C’était il y a trois mois quasiment jour pour jour, Michel Barnier prenait les rênes de Matignon à la suite de la dissolution voulue par Emmanuel Macron. “Michel Barnier, un ancien ministre de l’Environnement à Matignon”, titrait alors Novethic, rappelant en effet que l’homme politique avait non seulement été chargé de mission au cabinet du ministre de l’environnement de Robert Poujade en 1973 mais aussi ministre de l’Environnement de 1993 à 1995 sous le gouvernement Edouard Balladur, en pleine cohabitation avec François Mitterrand. Michel Barnier avait laissé un “bilan positif” de ce mandat. Même Greenpeace reconnaissait un “intérêt sincère” du Premier Ministre pour “les problématiques environnementales et un bilan concret sur ces sujets”. De quoi imaginer que les enjeux de transition écologique et sociale rayonnent sur l’ensemble du gouvernement.
Mais c’était il y a longtemps. Entre 1995 et 2024, près de 30 ans se sont écoulés et Michel Barnier semble avoir oublié ce qui l’animait alors. Pris dans l’urgence du compromis, dans l’impérieuse nécessité d’une stabilité, dans une crise politique quasi inédite en France, l’écologie est passée à la trappe. Les reculs sont nombreux. Le plus récent : le plan “Ambition Industrie” pour réindustrialiser la France prévoyait par exemple de supprimer l’intervention de la Commission Nationale du Débat Public (CNDP) pour certains projets industriels. Cette commission, pourtant été créée par Michel Barnier lui-même en 1995, vise à informer et consulter le public pour une meilleure prise en compte des enjeux sociaux et environnementaux. Autre mesure : l’exemption pour les projets industriels des objectifs Zéro Artificialisation Nette (ZAN). Un “nouveau cap” dans le “détricotage du droit de l’environnement et de la démocratie environnementale”, dénonçait alors Jérémie Suissa, délégué général de Notre Affaire à Tous.
L’écologie dans le mur
Et puis il y a eu ces petites phrases qui ont eu l’effet d’une bombe. L’idée d’un “moratoire” sur les réglementations “très lourdes”, comme “la directive CSRD dont il convient de réexaminer la portée”, déclarait Michel Barnier dans une interview au Journal du Dimanche. Cette directive, une des pierres angulaires du Green Deal européen, oblige les grandes entreprises à publier un reporting détaillé de leurs impacts environnementaux, sociaux et de gouvernance.

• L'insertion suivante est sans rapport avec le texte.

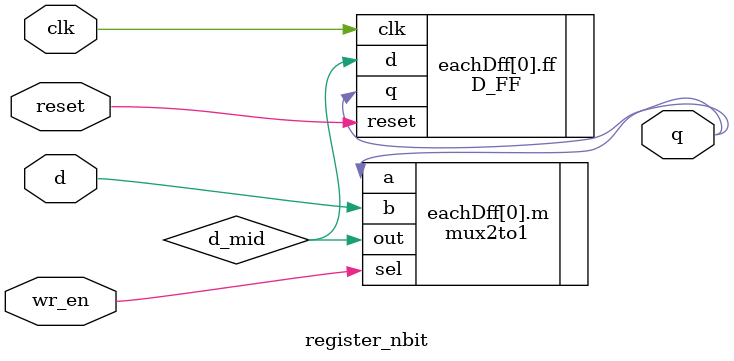
<source format=sv>
module register_1bit (d, q, wr_en, reset, clk);
	input logic d;
	output logic q;
	input logic wr_en, reset, clk;
	
	logic d_mid;
	
	mux2to1 m (.a(q), .b(d), .sel(wr_en), .out(d_mid));
	
	D_FF ff (.q(q),  .d(d_mid), .reset, .clk);
endmodule

module register_nbit #(parameter n = 1) (d, q, wr_en, reset, clk);
	input logic [n-1:0] d;
	output logic [n-1:0] q;
	input logic wr_en, reset, clk;
	
	logic [n-1:0] d_mid;
	
	genvar i;
	generate
		for(i=0; i<n; i++) begin : eachDff
			mux2to1 m (.a(q[i]), .b(d[i]), .sel(wr_en), .out(d_mid[i]));
			D_FF ff (.q(q[i]), .d(d_mid[i]), .reset, .clk);
		end
	endgenerate
endmodule
</source>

Et enfin, le projet de loi de Finances pour 2025, celui-là pour lequel le gouvernement a proposé des coups de rabot sur des dispositifs clés de la transition écologique. Ma Prime Rénov’ amputée, le fond vert pour les collectivités taillé dans le vif, les primes à l’achat des véhicules électriques grevées… Au total, la baisse de crédits atteignait 1,9 milliard d’euros. Mais derrière ce “bilan” d’un très éphémère Premier ministre, que reste-t-il ? Quel sera l’après ?

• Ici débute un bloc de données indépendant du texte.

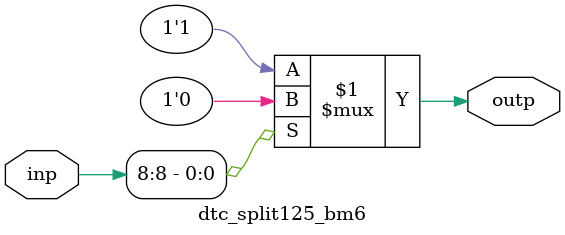
<source format=v>
module dtc_split125_bm6 (
	input  wire [12-1:0] inp,
	output wire [1-1:0] outp
);


	assign outp = (inp[8]) ? 1'b0 : 1'b1;

endmodule
</source>
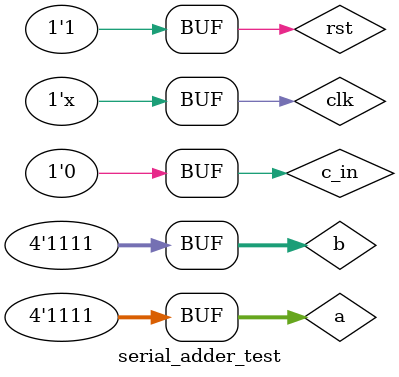
<source format=v>
`timescale 1ns / 1ps


module serial_adder_test;

	// Inputs
	reg clk;
	reg rst;
	reg [3:0] a;
	reg [3:0] b;
	reg c_in;

	// Outputs
	wire [3:0] S;
	wire c_out;

	// Instantiate the Unit Under Test (UUT)
	serial_adder uut (
		.clk(clk), 
		.rst(rst), 
		.a(a), 
		.b(b), 
		.c_in(c_in), 
		.S(S), 
		.c_out(c_out)
	);
always #5 clk = ~clk;
	initial begin
		// Initialize Inputs
		clk=0;
		c_in = 0;
		rst = 0;
		a =0;
		b= 0;
		#6;
		rst =1;
		#67;
		repeat(17) begin
		repeat(15) begin
		rst = 0;
		if(b==15)
		begin
		a = a+1;
		end
		b = b+4'b0001;
		#6;
		rst = 1;
		#64;
		end
		end
        
		// Add stimulus here

	end
	
      
endmodule


</source>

Et la crise environnementale continue
Les Français attendent toujours des politiques climatiques ambitieuses si celles-ci vont de pair avec une fiscalité plus juste et efficace. C’est en tout cas ce qu’il ressort d’une étude publiée le mois dernier par l’Agence de la transition écologique, l’Ademe. Tout est un jeu d’équilibre et de justice sociale. Ils sont ainsi 82% à être favorables à la mobilisation de ressources comparables à celles employées pour limiter les conséquences de la pandémie de Covid-19. Cela passe, notamment, par l’augmentation des impôts sur les plus riches et les entreprises.
Alors que les conséquences du changement climatique se déchaînent partout dans le monde, y compris en France, le ou la prochaine Première ministre, si la Ve République survit, portera-t-elle ces changements si attendus ? La France arrivera-t-elle à sortir par le haut de cette crise qui perdure ? C’est toute la question.